I tried to stay close to her at Sage Creek, but it didn’t work. What happened to us there was linked somehow, but it was also so private and so different we couldn’t compare notes on what was happening. While we were there we avoided naming it at all costs.

**

The last night that we camped there, we drove to Wall for supplies. Coming back to Sage Creek, the sun turned the grasslands to a gold-green sea, the little hills rippling in shadow and color.

As we crested a ridge we saw a herd of bison spread out over the prairie. There were so many of them that without thinking I stopped the car in the middle of the road and we both got out and watched them pass. The herd moved like an idea, like a wave. Big as they were, they had the infinite quiet of the empty sky, and the things that had happened in the place where they lived.

At Sage Creek we were forty miles from the Pine Ridge Reservation. We were forty-five miles from Wounded Knee. Between two and ten thousand bison had been killed every day during the peak of hunting in the 19th century. And yet, here was a herd, in a protected park. Here were bison cows and calves and long sweeps of grass with no fences. After everything, here was life.

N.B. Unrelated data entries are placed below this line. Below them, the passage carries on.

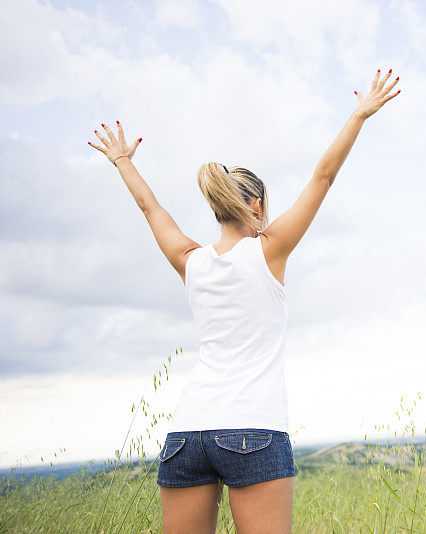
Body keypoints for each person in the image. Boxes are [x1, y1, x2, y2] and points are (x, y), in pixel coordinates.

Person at [88, 68, 401, 534]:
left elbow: (150, 208)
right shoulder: (269, 250)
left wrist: (123, 162)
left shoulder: (190, 261)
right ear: (256, 207)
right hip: (253, 428)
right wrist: (359, 115)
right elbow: (324, 177)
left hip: (187, 434)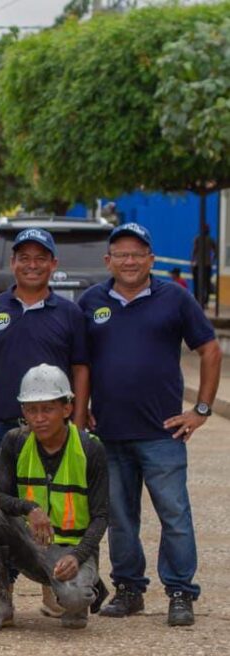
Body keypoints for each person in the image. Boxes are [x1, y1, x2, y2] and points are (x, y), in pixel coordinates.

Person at [79, 222, 222, 627]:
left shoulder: (174, 299)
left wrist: (202, 410)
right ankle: (129, 589)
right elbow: (80, 363)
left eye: (137, 254)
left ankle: (180, 592)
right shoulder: (91, 301)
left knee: (174, 515)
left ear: (151, 260)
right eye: (121, 254)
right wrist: (81, 407)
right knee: (120, 518)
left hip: (163, 434)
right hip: (109, 433)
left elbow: (210, 351)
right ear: (108, 261)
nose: (129, 261)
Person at [0, 228, 90, 618]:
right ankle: (2, 590)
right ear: (13, 263)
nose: (32, 265)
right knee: (3, 511)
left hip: (56, 433)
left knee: (52, 507)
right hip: (4, 428)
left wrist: (80, 422)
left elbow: (81, 369)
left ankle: (54, 585)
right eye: (24, 258)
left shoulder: (69, 313)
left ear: (53, 264)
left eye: (41, 258)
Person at [0, 365, 109, 632]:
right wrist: (29, 508)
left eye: (48, 409)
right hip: (29, 545)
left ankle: (81, 593)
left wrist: (78, 556)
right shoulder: (15, 442)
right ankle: (0, 604)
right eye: (32, 410)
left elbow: (101, 516)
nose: (39, 418)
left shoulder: (90, 448)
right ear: (23, 412)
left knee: (75, 598)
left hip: (70, 549)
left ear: (67, 409)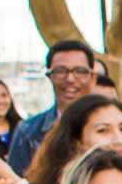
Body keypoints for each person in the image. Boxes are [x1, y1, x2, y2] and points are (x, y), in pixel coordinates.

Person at [7, 38, 99, 174]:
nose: (70, 79)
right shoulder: (28, 131)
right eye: (60, 71)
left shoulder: (115, 126)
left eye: (79, 71)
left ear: (92, 77)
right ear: (49, 76)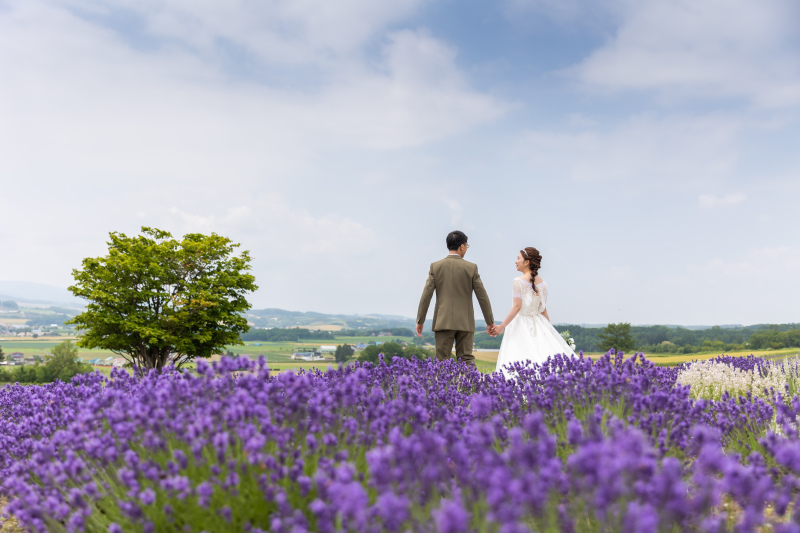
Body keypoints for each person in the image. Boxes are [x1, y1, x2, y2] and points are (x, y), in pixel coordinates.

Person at [416, 231, 496, 365]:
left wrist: (420, 320)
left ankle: (442, 386)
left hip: (443, 321)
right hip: (466, 321)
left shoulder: (435, 267)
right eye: (467, 246)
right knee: (466, 360)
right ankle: (472, 386)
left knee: (441, 362)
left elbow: (426, 295)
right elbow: (482, 296)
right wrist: (490, 321)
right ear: (462, 246)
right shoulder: (471, 268)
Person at [494, 247, 574, 379]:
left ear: (527, 262)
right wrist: (548, 330)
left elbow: (517, 307)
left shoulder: (518, 281)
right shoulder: (543, 283)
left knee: (520, 357)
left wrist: (501, 326)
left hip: (520, 324)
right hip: (538, 322)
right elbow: (543, 309)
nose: (516, 261)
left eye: (518, 258)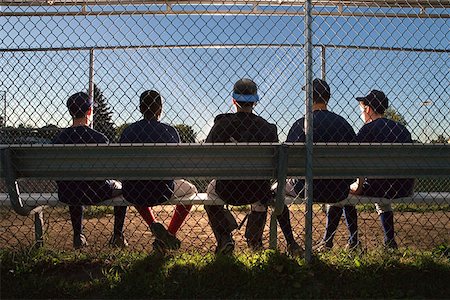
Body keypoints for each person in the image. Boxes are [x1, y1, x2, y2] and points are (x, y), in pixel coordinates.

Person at [205, 78, 301, 255]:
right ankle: (254, 240)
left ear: (233, 100)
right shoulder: (268, 129)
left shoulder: (220, 125)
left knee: (210, 191)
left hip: (227, 189)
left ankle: (224, 237)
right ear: (255, 102)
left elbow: (207, 156)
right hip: (257, 190)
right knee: (263, 192)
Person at [119, 90, 197, 252]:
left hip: (133, 191)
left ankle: (154, 225)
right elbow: (177, 166)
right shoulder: (170, 131)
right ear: (160, 109)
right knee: (192, 190)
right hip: (161, 191)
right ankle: (169, 234)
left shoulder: (128, 131)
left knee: (133, 185)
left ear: (140, 109)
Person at [285, 78, 358, 251]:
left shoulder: (300, 124)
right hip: (337, 189)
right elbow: (356, 162)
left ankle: (291, 243)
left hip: (305, 187)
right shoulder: (344, 124)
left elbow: (287, 162)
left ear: (309, 99)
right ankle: (329, 241)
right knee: (339, 194)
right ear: (327, 98)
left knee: (276, 191)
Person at [53, 92, 128, 249]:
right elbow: (108, 171)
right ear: (89, 112)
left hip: (67, 193)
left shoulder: (59, 139)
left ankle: (78, 235)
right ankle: (117, 235)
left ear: (70, 112)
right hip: (96, 192)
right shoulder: (100, 138)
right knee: (120, 186)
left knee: (74, 182)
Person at [349, 90, 414, 249]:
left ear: (368, 109)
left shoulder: (367, 129)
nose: (361, 114)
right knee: (382, 198)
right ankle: (390, 241)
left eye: (361, 109)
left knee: (344, 192)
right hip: (404, 187)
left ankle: (353, 241)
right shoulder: (401, 129)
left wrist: (358, 186)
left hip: (379, 187)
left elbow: (358, 162)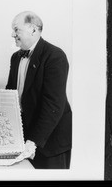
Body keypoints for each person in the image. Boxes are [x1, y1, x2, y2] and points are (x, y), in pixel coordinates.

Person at [6, 11, 72, 169]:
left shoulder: (55, 56)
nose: (12, 34)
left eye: (16, 29)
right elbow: (10, 95)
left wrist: (33, 142)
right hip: (24, 138)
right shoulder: (16, 58)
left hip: (51, 142)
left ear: (33, 30)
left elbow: (53, 105)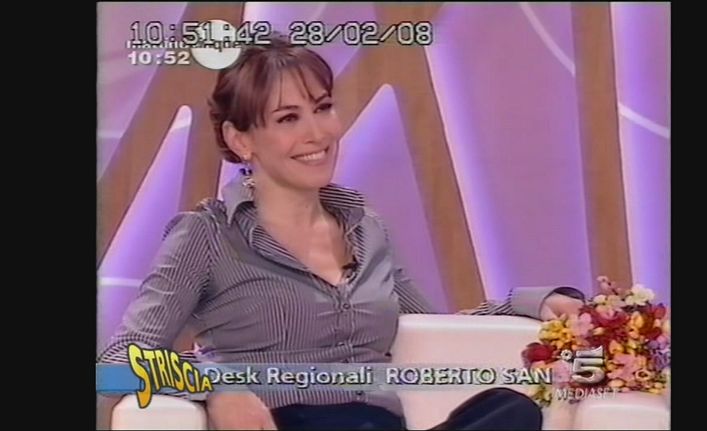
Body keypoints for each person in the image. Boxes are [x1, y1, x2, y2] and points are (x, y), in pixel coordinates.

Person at [97, 34, 585, 430]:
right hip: (292, 421)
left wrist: (527, 304)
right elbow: (114, 366)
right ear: (240, 139)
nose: (318, 133)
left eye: (323, 107)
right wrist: (214, 386)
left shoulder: (365, 229)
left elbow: (434, 326)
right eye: (288, 118)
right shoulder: (206, 236)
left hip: (379, 423)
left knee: (510, 409)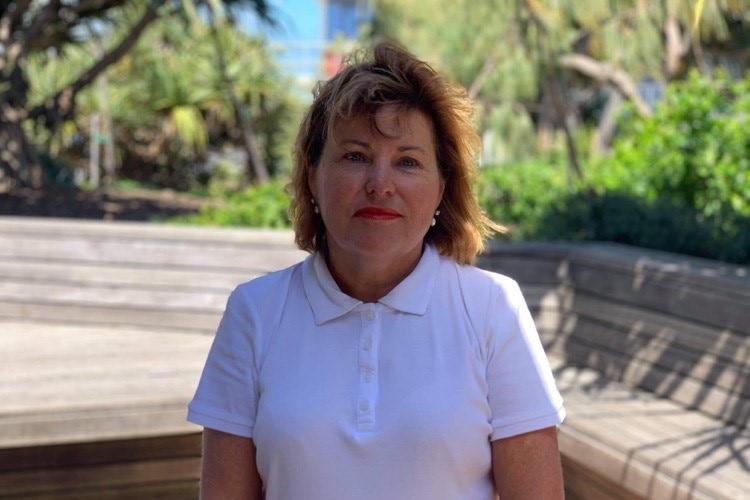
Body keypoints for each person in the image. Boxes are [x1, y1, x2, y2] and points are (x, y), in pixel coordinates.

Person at [188, 42, 565, 499]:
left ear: (442, 188)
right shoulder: (255, 312)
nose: (380, 184)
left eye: (407, 162)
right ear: (312, 175)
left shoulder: (492, 309)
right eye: (355, 156)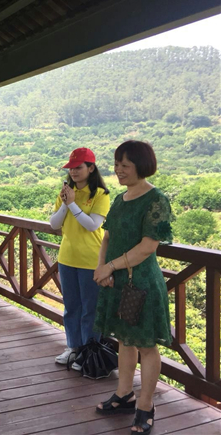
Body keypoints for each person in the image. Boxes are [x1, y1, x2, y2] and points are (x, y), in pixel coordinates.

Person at [93, 140, 173, 435]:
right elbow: (107, 237)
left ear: (142, 166)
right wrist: (101, 268)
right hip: (117, 281)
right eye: (116, 164)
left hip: (141, 284)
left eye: (125, 165)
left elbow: (148, 247)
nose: (118, 170)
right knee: (125, 340)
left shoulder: (156, 200)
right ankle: (124, 394)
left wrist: (110, 267)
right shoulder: (120, 198)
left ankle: (146, 406)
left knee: (146, 346)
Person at [49, 148, 110, 369]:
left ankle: (88, 352)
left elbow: (93, 225)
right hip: (67, 258)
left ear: (91, 168)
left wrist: (73, 204)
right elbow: (54, 224)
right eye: (71, 168)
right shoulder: (66, 193)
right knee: (71, 306)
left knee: (90, 309)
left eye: (78, 167)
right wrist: (66, 203)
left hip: (91, 259)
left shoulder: (101, 195)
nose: (73, 171)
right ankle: (73, 348)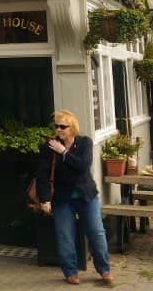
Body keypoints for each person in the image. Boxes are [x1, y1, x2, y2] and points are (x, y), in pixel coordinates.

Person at [37, 110, 112, 286]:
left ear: (73, 127)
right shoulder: (48, 148)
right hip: (62, 198)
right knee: (64, 236)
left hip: (86, 195)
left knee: (96, 233)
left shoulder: (84, 143)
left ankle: (104, 269)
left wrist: (63, 152)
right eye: (56, 126)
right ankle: (70, 272)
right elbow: (42, 175)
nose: (59, 129)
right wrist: (45, 199)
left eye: (63, 126)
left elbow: (83, 166)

Heather lit a cigarette and we sat on the hood of the car until the last animal slipped over the far ridge and was gone.

**

After dinner, after we’d finished the last mini bottles of Sutter Home, Heather and I lay on the blanket looking up. Clouds swept across the night sky and I could tell that there were banks of them coming. I watched as they slowly covered the stars and brought the wind to a standstill. Heather kept her eyes closed to it, breathing so quietly that she might have been asleep.

The place was shutting down around me; taking back the spell it had had me in all week.

Just beyond the access road, past Wall and back on the highway, was the route we’d take away from here. We’d drive east to Chicago, then south to North Carolina. We’d split up, we’d find jobs and think about what to do next.

But for that night, we were still there. The wine, and the bison, and the disappearing stars were all there too, around the edges.

“Are you awake,” I asked?

“Yeah.”

We waited a little while before speaking again. The last star blinked and was gone; the night was still and hot.

“You know,” she said, “I don’t know how to leave here. This is the first place I’ve ever been where I haven’t wanted to kill myself.”

We sat like that for a long time, each of us lost in half of the same idea, until the opaque sky drove us into our tent to sleep.

In the morning we drove east anyway.